A bevy of satellites buzzing around in the Earths magnetosphere has found at least part of the answer to a long-standing puzzle about the source of the charged particles that feed the aurora.
Three-dimensional computer simulation of the space waves or vortices that inject the solar wind plasma into the Earths magnetic field. Green-blue areas represent the solar wind plasma, and red-orange areas represent plasma trapped in Earths magnetic field. Earths magnetosphere develops ripples and folds like a flag in the wind as the solar wind blows past. This turbulence creates rolling waves on the edges of the magnetosphere that engulf the solar wind into the magnetosphere (see orange wavelike structure in the cut-away portion of the image). The blue, green and orange swirl behind the wave is the vortex that mixes the solar wind into the magnetosphere. The vortices are huge structures, measuring more than 20,000 miles across. (Kentaro Tanaka of Tokyo Institute of Technology)

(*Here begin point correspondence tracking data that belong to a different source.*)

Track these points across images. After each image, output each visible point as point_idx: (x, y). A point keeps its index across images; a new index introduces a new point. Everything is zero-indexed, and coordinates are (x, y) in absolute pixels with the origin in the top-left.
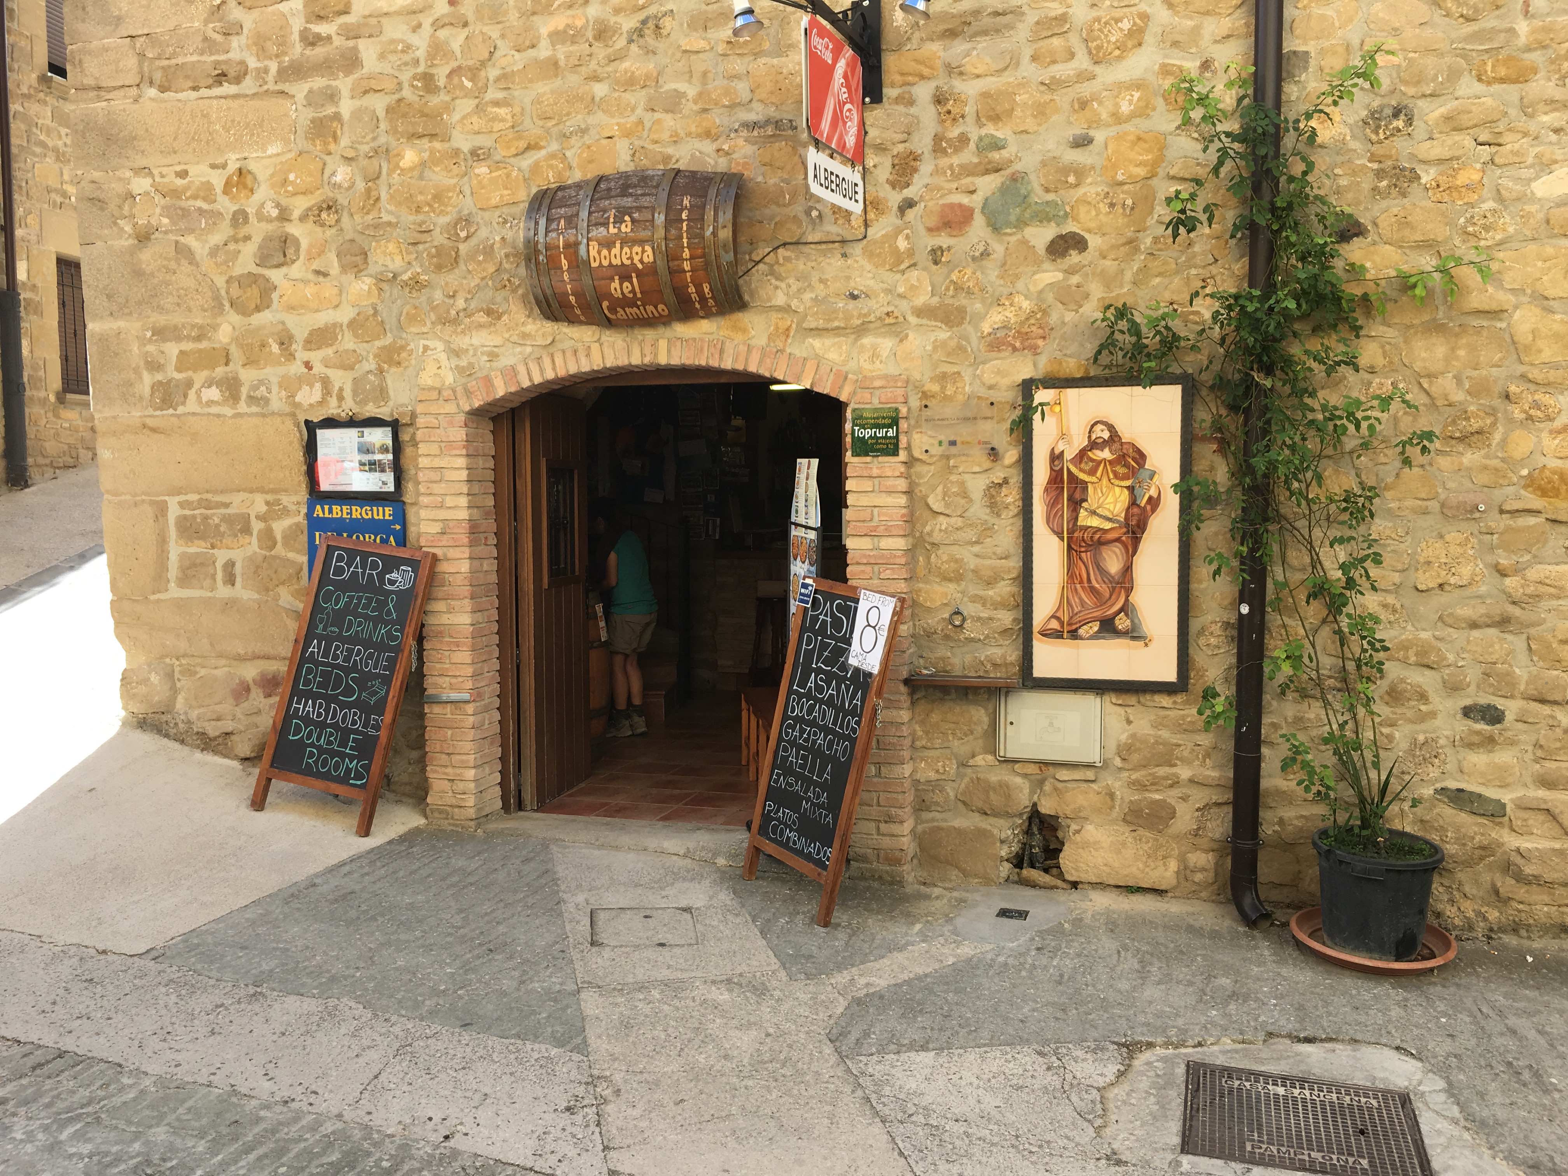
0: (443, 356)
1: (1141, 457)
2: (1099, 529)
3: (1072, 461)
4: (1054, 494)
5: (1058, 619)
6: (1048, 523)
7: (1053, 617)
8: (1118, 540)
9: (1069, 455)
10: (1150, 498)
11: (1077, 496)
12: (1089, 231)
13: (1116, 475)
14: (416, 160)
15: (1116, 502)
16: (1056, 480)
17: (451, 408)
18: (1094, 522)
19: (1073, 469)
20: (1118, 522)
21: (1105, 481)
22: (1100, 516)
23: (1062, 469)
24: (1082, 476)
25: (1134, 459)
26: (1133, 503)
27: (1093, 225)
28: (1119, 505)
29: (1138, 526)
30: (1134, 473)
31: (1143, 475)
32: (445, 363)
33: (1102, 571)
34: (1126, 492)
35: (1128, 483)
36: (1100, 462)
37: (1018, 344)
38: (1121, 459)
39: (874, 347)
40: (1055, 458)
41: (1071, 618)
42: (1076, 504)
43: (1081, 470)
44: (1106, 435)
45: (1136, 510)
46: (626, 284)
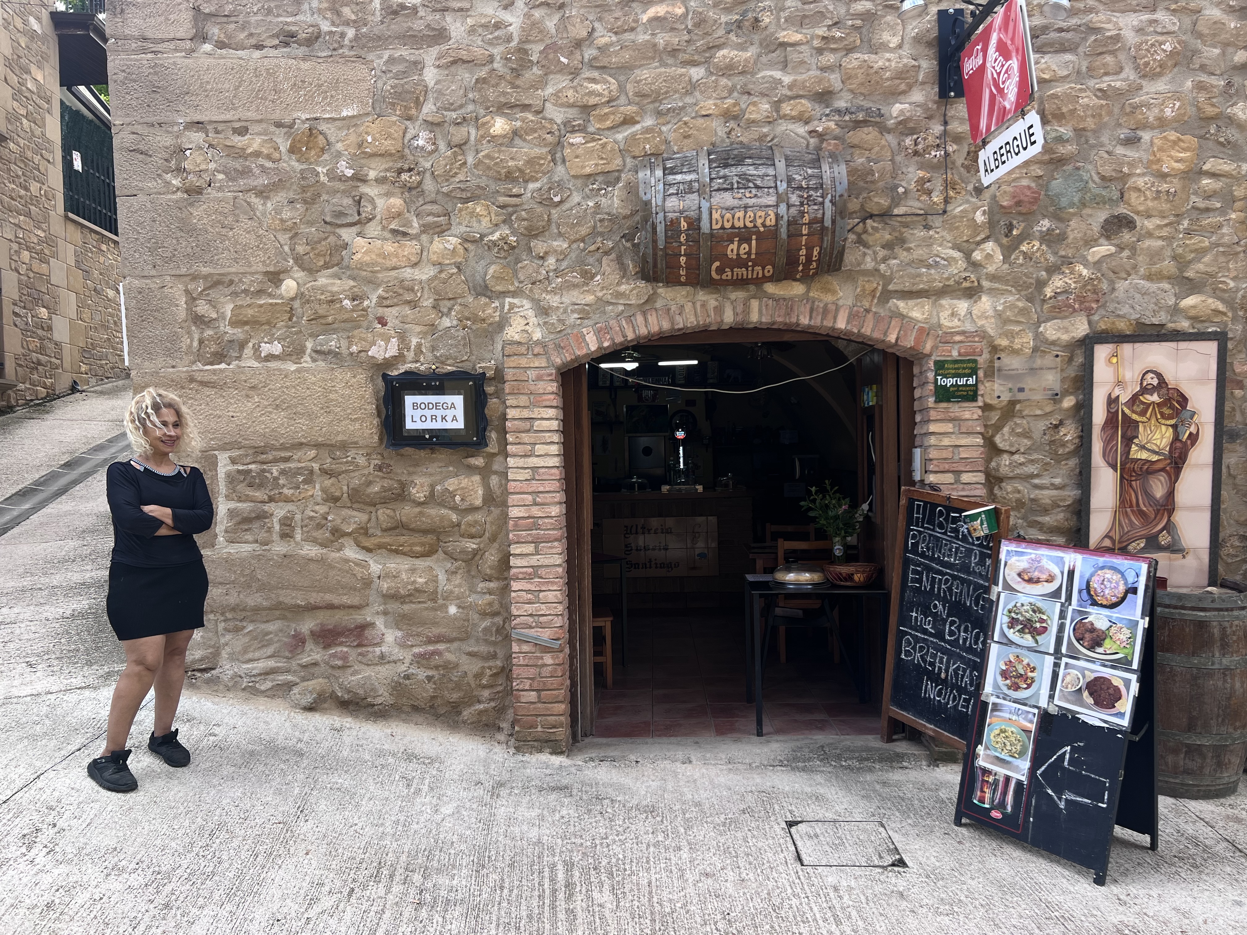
0: (531, 313)
1: (1183, 400)
2: (1147, 461)
3: (1126, 404)
4: (1110, 432)
5: (1110, 538)
6: (1104, 456)
7: (1107, 536)
8: (1163, 470)
9: (1124, 399)
10: (1191, 434)
11: (1129, 433)
12: (1138, 213)
13: (1162, 414)
14: (507, 127)
15: (1162, 438)
16: (1111, 421)
17: (541, 362)
18: (1144, 455)
19: (1127, 411)
20: (1164, 454)
21: (1153, 421)
22: (1149, 450)
23: (1117, 411)
24: (1135, 417)
25: (1178, 402)
26: (1176, 438)
27: (1141, 208)
28: (1164, 440)
29: (1180, 457)
30: (1177, 413)
31: (1185, 415)
32: (533, 320)
33: (1149, 495)
34: (1171, 430)
35: (1172, 422)
36: (1149, 405)
37: (1077, 306)
38: (1167, 402)
39: (953, 307)
40: (1112, 401)
41: (1121, 537)
42: (1128, 441)
43: (1133, 412)
44: (1155, 382)
45: (1178, 445)
46: (745, 246)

The charged particles come from explosions on the sun and smash into the Earths magnetic field, which repels the bulk of them. But many slip through, often via a physical process called magnetic reconnection, where the magnetic field traveling with the particles breaks and reconnects with the Earths field, opening a window for the particles to surge through. Once inside, these excited particles can spiral down toward the poles and create brilliant auroras when they hit the atmosphere.
But magnetic reconnection happens only when the solar winds magnetic field direction is 180 degrees opposite from that of the magnetic field of the Earth. When the two fields are aligned, there is no obvious physical process allowing entry of charged particles, at least at the leading edge of the Earths magnetosphere.